Warning Jobserver and all related Jobserver integrations are end of life starting October, 2024, with the exception of Public Sector customers using GovCloud or on-prem environments.
For information on profiling via Edge, go to Profiling via Edge.
About profiling via Jobserver
Profiling process via Jobserver
When you register a data source via Jobserver, Data Catalog triggers the ingestion process.
By default, the complete data set is transferred to Jobserver. Then Jobserver creates a representative subset of the data to profile, based on your data source. Jobserver then profiles that data and sends the profiling results to Data Catalog.
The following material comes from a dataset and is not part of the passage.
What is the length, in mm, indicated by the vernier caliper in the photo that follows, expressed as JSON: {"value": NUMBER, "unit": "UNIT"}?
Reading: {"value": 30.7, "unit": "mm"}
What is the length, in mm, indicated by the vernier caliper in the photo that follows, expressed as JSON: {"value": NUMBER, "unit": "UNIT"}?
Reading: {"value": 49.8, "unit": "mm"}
You can enable the Anonymize data option to hash or remove profiling results that can be considered sensitive.
Data used to create profiling results via Jobserver
To create the profiling results, Data Catalog uses a representative set of the data from the data source.
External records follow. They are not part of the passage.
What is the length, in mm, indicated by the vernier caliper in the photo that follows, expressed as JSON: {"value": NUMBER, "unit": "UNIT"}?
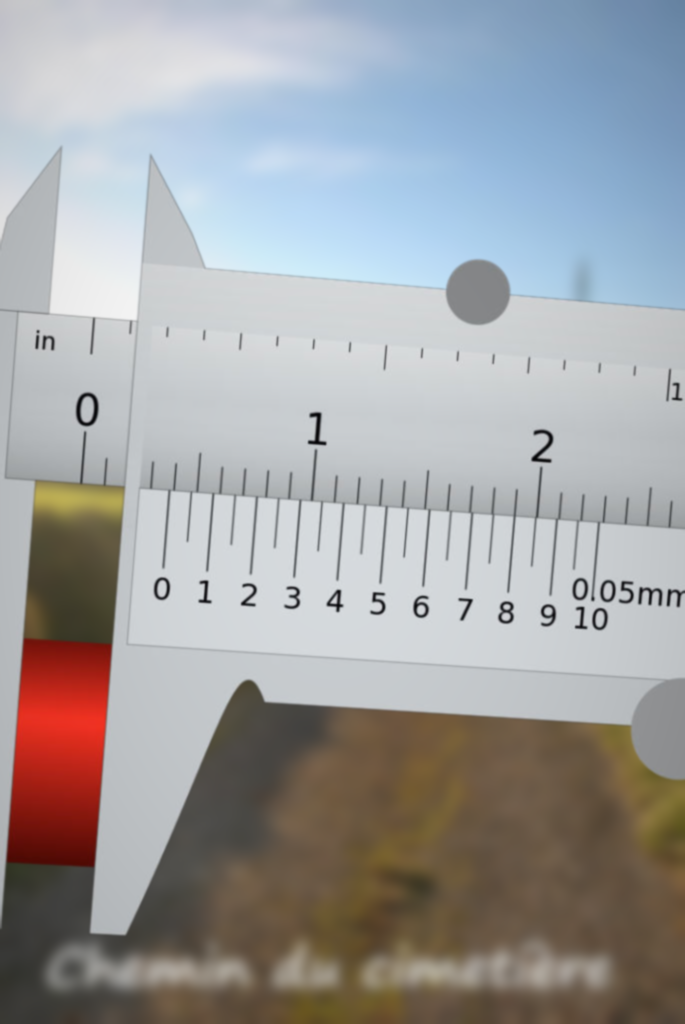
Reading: {"value": 3.8, "unit": "mm"}
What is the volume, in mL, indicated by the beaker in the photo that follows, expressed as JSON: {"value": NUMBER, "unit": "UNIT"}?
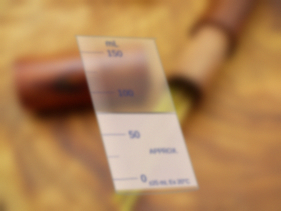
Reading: {"value": 75, "unit": "mL"}
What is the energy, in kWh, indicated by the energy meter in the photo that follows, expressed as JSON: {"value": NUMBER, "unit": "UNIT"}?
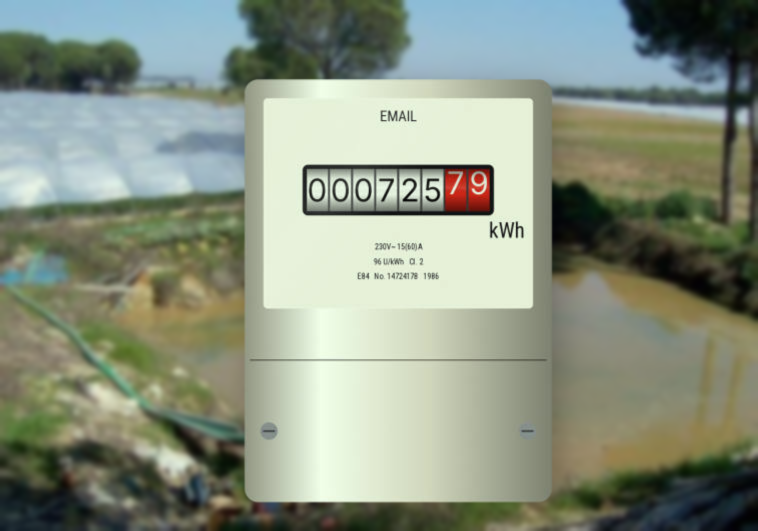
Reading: {"value": 725.79, "unit": "kWh"}
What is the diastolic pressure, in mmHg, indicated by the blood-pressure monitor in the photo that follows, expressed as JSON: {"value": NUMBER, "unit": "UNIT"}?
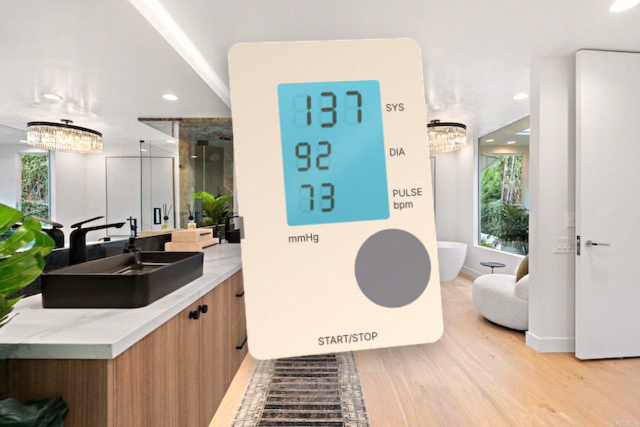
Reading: {"value": 92, "unit": "mmHg"}
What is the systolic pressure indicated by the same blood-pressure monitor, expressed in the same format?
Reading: {"value": 137, "unit": "mmHg"}
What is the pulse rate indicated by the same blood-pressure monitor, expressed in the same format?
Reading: {"value": 73, "unit": "bpm"}
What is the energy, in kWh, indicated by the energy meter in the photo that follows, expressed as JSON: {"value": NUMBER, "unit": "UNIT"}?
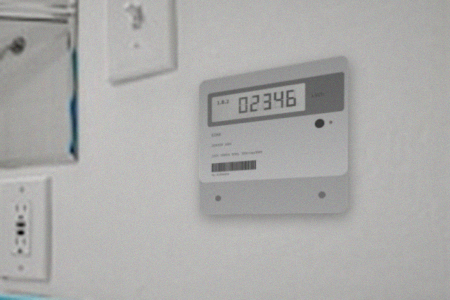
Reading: {"value": 2346, "unit": "kWh"}
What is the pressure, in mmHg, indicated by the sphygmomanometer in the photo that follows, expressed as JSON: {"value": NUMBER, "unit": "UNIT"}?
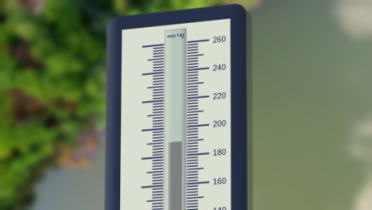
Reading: {"value": 190, "unit": "mmHg"}
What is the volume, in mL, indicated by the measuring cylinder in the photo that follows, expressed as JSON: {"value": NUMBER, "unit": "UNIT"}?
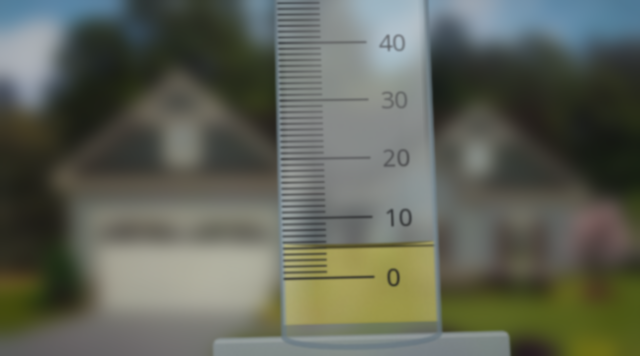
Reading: {"value": 5, "unit": "mL"}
Note This data is not the same as the sample data that can be available for an asset.
If you register a data source via Jobserver, the data that will be used by data profiling is created when you register the data source.
- If you use Jobserver without push down sampling:
First, the complete data set is transferred to Jobserver. Then Jobserver creates the set of the data to be profiled. This is sometimes called sampling.
The size is determined by the Table profiling data size setting in Collibra Console or the Services Configuration section of the Collibra settings. By default, the size is 10 GB. - If you use Jobserver with push down sampling (also called partial scan):
The data source itself creates the set of data to profile and sends it to Jobserver. The data source creates the set of data from randomly selected rows. If the Jobserver cache storage is reached, the process stops. Because the data source already created the set of data randomly, the omitted data can be ignored without lowering the representativeness of the sample.Warning Push down sampling can be done using dynamic SQL query, if the data source supports it. To verify if your data source allows push down sampling, see Collibra-provided JDBC drivers.
Tip Push down sampling drastically increases the performance of collecting data to profile.